## Exercise brief
From the records below, copy out the lines word for word. Start at the line containing "Befahren von...", end with the line containing "s mulai dari emas, logam", and leave out the pictures.

═════ Provided material

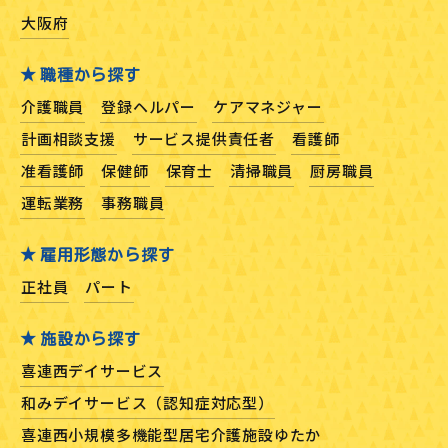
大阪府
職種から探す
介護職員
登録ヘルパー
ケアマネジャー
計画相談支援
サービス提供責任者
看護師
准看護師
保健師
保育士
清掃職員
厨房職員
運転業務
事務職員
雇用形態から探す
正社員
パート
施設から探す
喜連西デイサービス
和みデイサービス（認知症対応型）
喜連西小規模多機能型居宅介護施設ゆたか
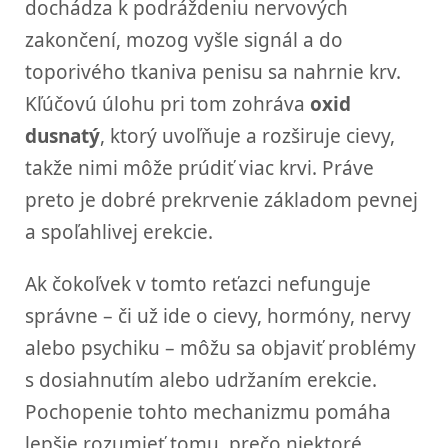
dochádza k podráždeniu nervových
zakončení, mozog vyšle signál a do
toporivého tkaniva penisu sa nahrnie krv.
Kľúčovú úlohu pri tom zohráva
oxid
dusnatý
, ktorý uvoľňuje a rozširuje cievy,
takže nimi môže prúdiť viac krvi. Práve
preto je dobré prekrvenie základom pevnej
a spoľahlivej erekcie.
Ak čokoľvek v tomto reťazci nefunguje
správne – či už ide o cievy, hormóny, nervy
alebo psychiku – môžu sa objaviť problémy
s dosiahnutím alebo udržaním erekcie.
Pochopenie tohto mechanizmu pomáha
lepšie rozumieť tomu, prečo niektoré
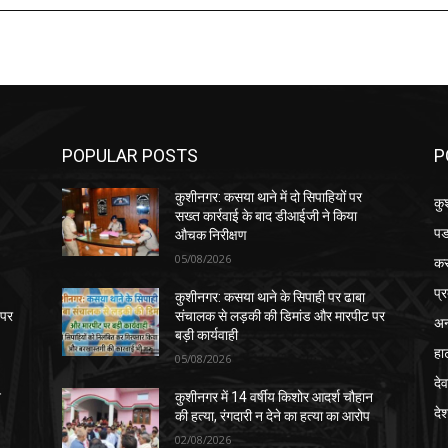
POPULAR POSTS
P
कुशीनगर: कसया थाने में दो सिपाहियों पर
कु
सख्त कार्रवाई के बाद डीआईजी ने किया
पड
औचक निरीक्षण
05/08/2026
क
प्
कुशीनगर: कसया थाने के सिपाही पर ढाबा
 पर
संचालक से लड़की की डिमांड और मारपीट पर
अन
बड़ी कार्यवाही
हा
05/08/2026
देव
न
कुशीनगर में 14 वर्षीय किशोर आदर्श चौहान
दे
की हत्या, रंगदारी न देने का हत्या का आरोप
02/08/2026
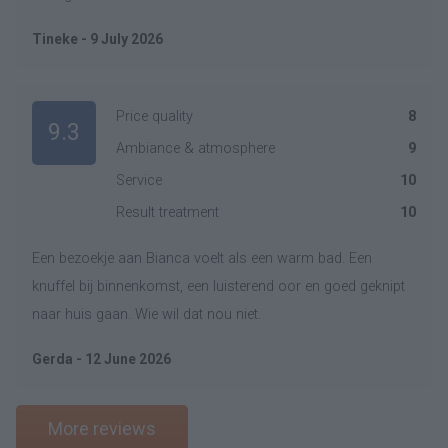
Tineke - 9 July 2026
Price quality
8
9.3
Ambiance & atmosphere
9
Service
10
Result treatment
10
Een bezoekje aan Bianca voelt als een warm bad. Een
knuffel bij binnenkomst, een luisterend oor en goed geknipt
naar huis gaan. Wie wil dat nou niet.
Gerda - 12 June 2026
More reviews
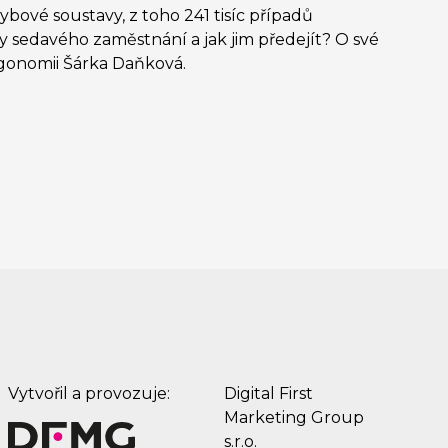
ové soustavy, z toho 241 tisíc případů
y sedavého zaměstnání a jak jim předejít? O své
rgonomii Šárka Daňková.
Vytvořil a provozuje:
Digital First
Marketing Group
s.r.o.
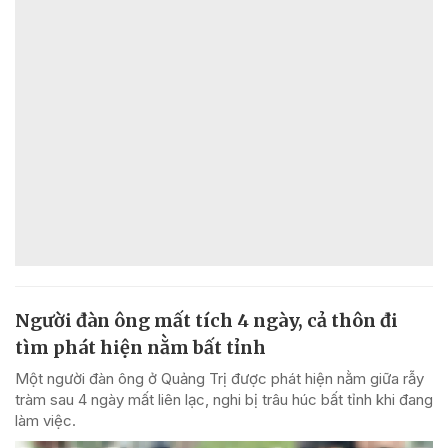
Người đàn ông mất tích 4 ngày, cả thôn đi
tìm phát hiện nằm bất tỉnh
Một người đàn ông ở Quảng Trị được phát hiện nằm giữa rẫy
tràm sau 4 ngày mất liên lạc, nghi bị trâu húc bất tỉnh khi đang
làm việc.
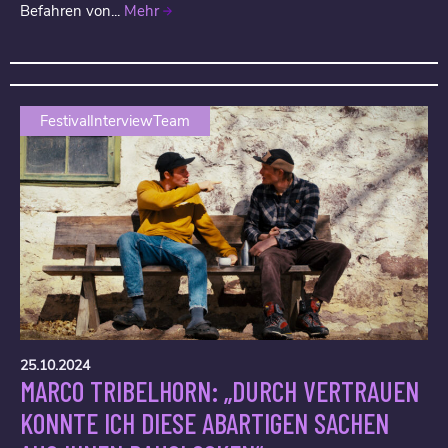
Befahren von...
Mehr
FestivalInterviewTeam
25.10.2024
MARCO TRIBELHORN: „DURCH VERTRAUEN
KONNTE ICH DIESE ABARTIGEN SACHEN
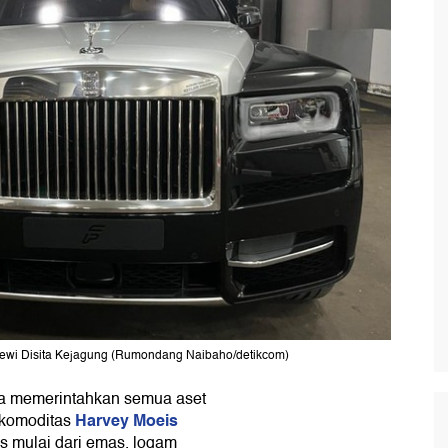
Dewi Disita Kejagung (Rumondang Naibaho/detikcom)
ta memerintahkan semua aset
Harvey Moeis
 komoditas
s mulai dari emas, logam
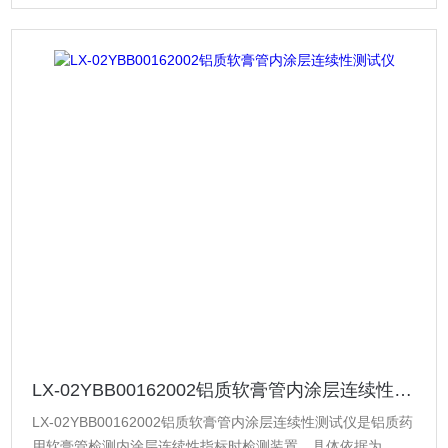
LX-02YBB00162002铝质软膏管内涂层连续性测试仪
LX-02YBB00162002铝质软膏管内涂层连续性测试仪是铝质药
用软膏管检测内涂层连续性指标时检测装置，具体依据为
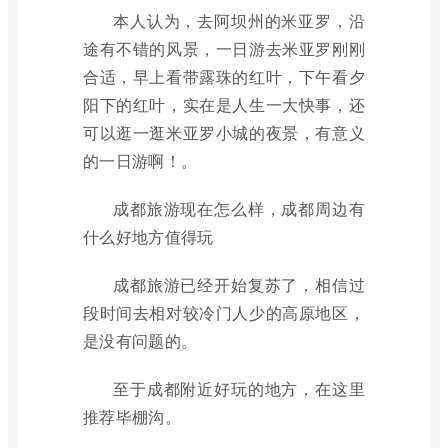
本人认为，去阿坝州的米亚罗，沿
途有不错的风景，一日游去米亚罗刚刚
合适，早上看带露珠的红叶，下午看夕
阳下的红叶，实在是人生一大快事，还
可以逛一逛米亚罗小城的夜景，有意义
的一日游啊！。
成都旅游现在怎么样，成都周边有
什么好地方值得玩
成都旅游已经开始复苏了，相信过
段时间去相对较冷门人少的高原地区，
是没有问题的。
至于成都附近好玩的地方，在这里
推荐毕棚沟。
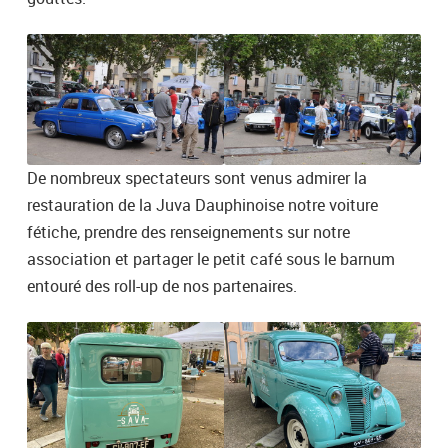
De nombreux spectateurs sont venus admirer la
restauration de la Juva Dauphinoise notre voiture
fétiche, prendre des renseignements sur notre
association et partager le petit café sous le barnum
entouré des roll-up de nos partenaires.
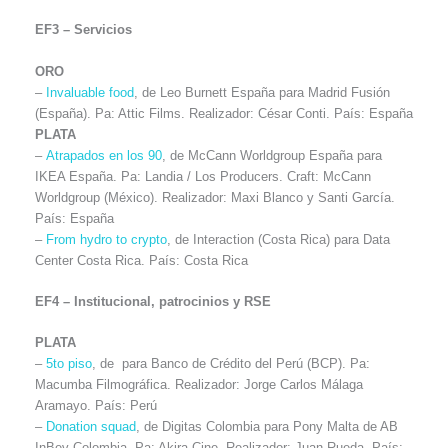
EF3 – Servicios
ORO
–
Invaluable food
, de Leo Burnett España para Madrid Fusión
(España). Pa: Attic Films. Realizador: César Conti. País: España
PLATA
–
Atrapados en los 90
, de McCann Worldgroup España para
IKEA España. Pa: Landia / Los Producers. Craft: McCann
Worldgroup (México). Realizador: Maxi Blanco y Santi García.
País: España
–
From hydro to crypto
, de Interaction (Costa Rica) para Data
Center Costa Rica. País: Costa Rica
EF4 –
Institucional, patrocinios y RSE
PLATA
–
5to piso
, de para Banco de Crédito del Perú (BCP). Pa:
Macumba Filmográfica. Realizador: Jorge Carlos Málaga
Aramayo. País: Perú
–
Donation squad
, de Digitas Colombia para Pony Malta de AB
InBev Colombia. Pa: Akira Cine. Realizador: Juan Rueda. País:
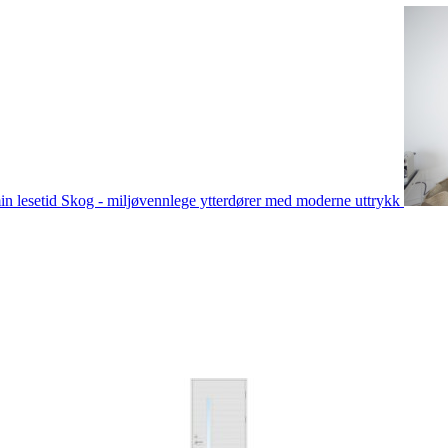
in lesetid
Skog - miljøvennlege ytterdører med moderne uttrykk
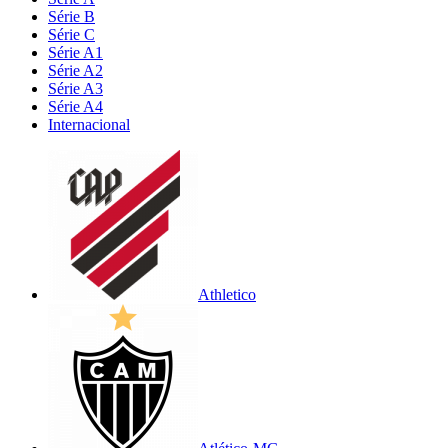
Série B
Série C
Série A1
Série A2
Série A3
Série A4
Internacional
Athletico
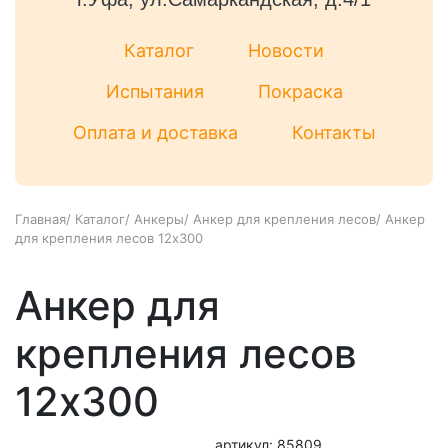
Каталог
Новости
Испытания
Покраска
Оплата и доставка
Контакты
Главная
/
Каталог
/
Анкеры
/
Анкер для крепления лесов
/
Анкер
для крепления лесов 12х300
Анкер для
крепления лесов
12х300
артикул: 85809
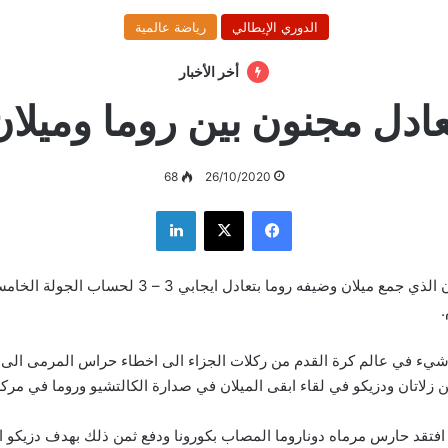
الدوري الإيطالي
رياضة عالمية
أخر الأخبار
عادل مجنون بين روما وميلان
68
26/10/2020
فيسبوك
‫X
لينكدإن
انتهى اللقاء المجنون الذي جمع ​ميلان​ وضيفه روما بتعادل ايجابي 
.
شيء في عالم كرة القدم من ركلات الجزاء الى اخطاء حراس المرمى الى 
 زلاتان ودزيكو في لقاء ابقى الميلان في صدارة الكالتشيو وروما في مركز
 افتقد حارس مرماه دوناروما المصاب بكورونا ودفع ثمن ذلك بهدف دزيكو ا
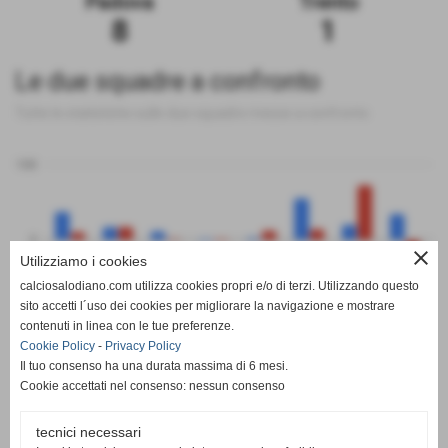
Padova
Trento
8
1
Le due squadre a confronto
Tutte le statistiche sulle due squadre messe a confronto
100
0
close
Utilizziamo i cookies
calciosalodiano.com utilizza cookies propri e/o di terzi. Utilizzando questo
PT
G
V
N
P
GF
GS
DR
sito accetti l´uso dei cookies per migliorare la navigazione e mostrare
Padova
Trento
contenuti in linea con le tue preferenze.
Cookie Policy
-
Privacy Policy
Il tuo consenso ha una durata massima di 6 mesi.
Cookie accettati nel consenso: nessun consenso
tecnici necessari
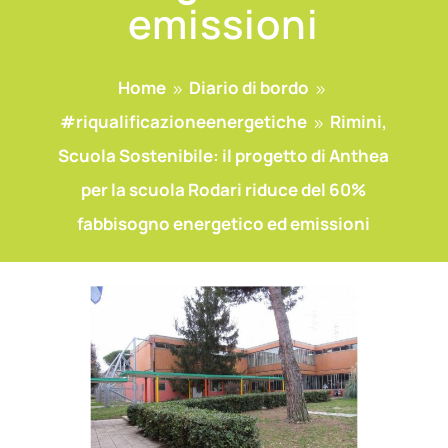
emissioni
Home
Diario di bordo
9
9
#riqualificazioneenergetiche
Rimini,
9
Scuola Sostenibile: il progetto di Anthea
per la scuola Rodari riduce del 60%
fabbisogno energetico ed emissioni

══════════

## The completed task
Befahren von...
Mehr
FestivalInterviewTeam
25.10.2024
MARCO TRIBELHORN: „DURCH VERTRAUEN
KONNTE ICH DIESE ABARTIGEN SACHEN
Dewi Disita Kejagung (Rumondang Naibaho/detikcom)
ta memerintahkan semua aset
Harvey Moeis
 komoditas
s mulai dari emas, logam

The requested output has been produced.